Per una serie di coincidenze quasi casuali sono stata coinvolta dagli organizzatori del convegno, che si è tenuto ieri sera a Vicenza, Elisir di Lunga Vita, ad accogliere il professore Berrino al suo arrivo a Vicenza. Mi sono così trovata a seguirlo, assieme a un ristretto e selezionato gruppo di persone, nei suoi spostamenti dalla Conferenza Stampa con i giornalisti locali, alla cena in un apprezzato ristorante vegano-vegetariano in pieno centro, fino al suo ingresso al Palasport. 

Ho trovato una persona squisita, dai modi gentili e dal volto sorridente, sempre disponibile. Direi tutt'altro rispetto a certi professori accademici altisonanti e fin troppo sicuri di sé, che popolano le nostre Università. La sua cultura è davvero vasta, eppure dal suo sguardo trapela uno spirito sempre pronto a esplorare nuove strade. Ha la freschezza e l'entusiasmo di un giovane e la maturità, l'umiltà e la consapevolezza dei suoi anni. Pur avendo superato la settantina, l'energia, la lucidità mentale e il suo fisico asciutto e agile dimostrano  che  ha sperimentato su se stesso quello che poi è diventato il suo lavoro di ricerca e il suo mantra "Mangiare Sano, fare Movimento e Meditazione". Ed è forse questo che lo rende così carismatico.

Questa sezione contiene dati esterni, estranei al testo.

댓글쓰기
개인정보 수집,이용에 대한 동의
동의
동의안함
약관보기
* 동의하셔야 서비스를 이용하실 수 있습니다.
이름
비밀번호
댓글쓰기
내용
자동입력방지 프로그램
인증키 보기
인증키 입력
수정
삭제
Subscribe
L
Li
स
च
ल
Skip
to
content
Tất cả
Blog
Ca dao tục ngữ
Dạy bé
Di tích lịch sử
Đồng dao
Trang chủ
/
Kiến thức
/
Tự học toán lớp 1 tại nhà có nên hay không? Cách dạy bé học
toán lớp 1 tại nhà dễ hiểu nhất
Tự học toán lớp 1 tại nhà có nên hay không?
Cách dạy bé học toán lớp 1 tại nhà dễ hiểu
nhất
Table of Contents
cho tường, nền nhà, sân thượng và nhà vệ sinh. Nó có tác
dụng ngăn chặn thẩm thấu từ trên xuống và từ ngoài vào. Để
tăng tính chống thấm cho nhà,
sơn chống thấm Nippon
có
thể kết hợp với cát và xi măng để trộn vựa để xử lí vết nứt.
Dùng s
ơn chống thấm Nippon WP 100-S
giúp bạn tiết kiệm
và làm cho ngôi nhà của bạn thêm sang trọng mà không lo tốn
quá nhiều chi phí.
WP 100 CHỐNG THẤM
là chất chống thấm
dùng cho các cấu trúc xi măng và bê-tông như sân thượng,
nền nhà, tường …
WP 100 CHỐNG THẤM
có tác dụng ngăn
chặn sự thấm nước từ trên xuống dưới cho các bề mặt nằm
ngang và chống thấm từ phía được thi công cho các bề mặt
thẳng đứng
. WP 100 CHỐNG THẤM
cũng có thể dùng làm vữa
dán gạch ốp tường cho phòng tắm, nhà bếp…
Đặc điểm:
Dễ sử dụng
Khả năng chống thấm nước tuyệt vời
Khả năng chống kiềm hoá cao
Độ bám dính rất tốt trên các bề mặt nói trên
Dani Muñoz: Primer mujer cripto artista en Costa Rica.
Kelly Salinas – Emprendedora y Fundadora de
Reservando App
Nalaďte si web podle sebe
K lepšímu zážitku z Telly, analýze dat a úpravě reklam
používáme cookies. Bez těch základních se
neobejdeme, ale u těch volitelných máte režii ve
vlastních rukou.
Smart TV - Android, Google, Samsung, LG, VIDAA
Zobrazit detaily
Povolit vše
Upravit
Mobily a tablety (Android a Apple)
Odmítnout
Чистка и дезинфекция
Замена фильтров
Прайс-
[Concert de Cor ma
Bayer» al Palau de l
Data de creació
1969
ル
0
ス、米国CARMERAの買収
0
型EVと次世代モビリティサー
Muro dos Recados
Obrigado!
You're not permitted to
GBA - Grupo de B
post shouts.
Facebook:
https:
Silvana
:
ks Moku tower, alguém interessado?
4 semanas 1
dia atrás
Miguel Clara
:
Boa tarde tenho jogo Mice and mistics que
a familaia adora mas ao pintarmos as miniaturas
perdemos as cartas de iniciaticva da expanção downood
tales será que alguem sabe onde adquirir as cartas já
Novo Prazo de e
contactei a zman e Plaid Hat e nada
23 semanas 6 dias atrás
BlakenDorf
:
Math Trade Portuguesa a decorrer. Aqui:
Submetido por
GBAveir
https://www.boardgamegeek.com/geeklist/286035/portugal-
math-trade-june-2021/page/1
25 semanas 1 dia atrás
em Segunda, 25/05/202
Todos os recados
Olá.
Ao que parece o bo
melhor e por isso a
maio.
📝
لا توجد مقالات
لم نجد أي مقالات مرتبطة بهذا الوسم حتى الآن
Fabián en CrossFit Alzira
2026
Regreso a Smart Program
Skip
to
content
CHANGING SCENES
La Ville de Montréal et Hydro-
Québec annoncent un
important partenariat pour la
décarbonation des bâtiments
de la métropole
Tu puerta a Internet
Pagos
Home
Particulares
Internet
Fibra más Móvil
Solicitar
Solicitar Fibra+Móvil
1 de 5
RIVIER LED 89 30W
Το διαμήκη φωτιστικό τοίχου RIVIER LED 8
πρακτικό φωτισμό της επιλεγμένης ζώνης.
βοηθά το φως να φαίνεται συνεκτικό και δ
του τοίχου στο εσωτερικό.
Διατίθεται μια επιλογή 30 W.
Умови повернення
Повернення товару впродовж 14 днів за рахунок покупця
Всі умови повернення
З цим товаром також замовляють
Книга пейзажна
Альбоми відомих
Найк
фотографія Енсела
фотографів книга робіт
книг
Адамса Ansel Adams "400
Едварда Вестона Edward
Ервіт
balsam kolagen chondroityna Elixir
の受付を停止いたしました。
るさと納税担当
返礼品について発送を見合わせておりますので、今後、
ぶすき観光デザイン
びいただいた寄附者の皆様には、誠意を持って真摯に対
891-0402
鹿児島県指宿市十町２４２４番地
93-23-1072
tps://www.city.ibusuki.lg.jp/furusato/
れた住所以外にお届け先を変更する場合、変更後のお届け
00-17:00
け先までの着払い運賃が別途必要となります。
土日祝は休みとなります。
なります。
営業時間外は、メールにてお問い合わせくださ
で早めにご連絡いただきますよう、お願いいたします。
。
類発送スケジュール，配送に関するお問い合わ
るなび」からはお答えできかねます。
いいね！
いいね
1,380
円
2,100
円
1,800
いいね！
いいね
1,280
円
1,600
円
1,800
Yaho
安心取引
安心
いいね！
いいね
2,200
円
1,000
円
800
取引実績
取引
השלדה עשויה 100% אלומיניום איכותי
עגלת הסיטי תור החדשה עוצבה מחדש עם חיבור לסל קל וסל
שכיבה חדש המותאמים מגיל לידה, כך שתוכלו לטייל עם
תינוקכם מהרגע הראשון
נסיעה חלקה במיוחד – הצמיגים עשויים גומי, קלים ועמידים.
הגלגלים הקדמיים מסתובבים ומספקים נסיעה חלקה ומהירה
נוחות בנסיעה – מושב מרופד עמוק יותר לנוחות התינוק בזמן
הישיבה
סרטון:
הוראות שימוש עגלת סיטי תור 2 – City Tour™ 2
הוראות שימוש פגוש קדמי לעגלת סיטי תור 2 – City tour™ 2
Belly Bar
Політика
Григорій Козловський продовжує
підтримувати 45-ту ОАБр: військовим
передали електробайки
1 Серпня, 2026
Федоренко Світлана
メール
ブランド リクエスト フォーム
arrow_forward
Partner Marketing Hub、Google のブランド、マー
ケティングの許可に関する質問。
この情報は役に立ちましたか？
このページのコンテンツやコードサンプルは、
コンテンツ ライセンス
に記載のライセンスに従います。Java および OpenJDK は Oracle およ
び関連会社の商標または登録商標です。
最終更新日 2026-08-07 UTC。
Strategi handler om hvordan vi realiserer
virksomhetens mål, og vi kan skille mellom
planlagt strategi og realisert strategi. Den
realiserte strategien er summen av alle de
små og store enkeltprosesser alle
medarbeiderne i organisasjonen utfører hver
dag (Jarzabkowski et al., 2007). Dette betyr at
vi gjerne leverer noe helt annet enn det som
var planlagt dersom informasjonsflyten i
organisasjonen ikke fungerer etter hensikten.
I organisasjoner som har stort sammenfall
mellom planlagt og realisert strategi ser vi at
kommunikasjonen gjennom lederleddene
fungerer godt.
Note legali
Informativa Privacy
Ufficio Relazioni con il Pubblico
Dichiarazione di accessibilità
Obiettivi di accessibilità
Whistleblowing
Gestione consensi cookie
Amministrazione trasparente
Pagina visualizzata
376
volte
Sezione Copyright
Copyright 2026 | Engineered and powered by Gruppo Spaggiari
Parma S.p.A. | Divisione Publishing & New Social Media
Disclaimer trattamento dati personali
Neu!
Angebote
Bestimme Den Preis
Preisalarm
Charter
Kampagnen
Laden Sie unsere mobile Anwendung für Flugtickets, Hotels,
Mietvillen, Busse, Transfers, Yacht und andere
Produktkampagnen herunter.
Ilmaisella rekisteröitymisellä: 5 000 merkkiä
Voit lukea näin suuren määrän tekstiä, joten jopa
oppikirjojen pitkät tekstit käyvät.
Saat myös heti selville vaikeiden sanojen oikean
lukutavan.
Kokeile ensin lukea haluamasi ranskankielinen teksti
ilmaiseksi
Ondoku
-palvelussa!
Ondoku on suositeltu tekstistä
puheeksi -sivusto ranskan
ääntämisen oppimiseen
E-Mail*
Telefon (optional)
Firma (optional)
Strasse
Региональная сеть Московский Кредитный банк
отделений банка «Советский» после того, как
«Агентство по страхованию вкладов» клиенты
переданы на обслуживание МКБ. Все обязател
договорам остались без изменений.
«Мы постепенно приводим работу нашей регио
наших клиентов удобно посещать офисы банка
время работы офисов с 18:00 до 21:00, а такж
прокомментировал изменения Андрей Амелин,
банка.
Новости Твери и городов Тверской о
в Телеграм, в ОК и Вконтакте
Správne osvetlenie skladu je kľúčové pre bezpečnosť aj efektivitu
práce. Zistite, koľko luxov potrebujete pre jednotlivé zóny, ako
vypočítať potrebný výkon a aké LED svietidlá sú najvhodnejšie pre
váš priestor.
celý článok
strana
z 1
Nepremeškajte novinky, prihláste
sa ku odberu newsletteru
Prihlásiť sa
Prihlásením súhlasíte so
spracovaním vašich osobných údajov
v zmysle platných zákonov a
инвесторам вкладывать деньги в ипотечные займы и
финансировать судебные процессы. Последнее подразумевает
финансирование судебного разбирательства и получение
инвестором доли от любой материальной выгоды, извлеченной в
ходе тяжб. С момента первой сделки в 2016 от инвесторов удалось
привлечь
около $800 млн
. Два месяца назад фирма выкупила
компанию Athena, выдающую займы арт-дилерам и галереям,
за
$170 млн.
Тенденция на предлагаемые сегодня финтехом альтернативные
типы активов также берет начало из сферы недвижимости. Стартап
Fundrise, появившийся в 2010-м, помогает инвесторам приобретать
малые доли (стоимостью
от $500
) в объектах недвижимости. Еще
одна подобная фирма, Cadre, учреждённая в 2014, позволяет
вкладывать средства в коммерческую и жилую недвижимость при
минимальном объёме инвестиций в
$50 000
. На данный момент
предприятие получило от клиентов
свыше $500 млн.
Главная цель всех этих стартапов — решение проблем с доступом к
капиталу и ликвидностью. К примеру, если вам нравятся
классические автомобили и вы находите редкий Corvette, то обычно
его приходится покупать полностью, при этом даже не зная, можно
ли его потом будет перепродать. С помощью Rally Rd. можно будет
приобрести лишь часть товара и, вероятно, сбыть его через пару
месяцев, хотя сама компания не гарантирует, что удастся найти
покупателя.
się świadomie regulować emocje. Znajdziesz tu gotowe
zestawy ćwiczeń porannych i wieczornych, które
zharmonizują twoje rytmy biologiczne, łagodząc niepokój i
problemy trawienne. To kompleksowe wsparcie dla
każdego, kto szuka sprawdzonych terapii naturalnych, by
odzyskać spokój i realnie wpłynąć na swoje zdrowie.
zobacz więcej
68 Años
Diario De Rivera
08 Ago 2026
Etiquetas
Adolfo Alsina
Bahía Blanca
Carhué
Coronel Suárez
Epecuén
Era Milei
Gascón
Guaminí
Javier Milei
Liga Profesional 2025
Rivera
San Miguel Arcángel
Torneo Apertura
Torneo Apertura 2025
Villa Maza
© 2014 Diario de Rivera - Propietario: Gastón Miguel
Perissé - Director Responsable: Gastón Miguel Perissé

Di fatto, come lui stesso dice, niente è nuovo: già lo sapevano i nostri nonni quanto frutta, verdura stagionali e cereali integrali fossero la base di una sana alimentazione, limitando il consumo di proteine e grassi soprattutto quelli di origine animali. Ma la novità sta che ora molti studi rigorosamente scientifici avvalorano questa teoria, frutto di una antica tradizione e del buon senso.

E' quindi un ritorno alla "consapevolezza" di sé stessi, di come ci nutriamo nel corpo, ma anche nell'anima. Corpo e Psiche sono inscindibili: se sta bene uno, sta bene anche l'altro e viceversa. E' un ritorno alla qualità: nella scelta del cibo, nella scelta del proprio stile di vita. Dopo anni e secoli di scoperte e di rivoluzione industriale è giunto il momento di ritornare alla Natura, nella sua interezza, con maggior rispetto e dedizione e con la certezza che Lei sa offrirci il meglio per farci stare bene, se tutelata dalle spietate leggi dell'Economia Occidentale. Ma è anche un ritorno alla Spiritualità, a ritrovare quell'armonia interiore come sostegno nella frenesia quotidiana. D'altronde si sa che "non di solo pane vive l'uomo".

Invito tutti a leggere il suo libro "Il cibo dell'uomo. La via della salute tra conoscenza scientifica e antiche saggezze" , da tenere e custodire gelosamente come fonte di ispirazione per la nostra quotidianità. C'è pure il sito, che suggerisco di visitare ww.lagrandevia.it.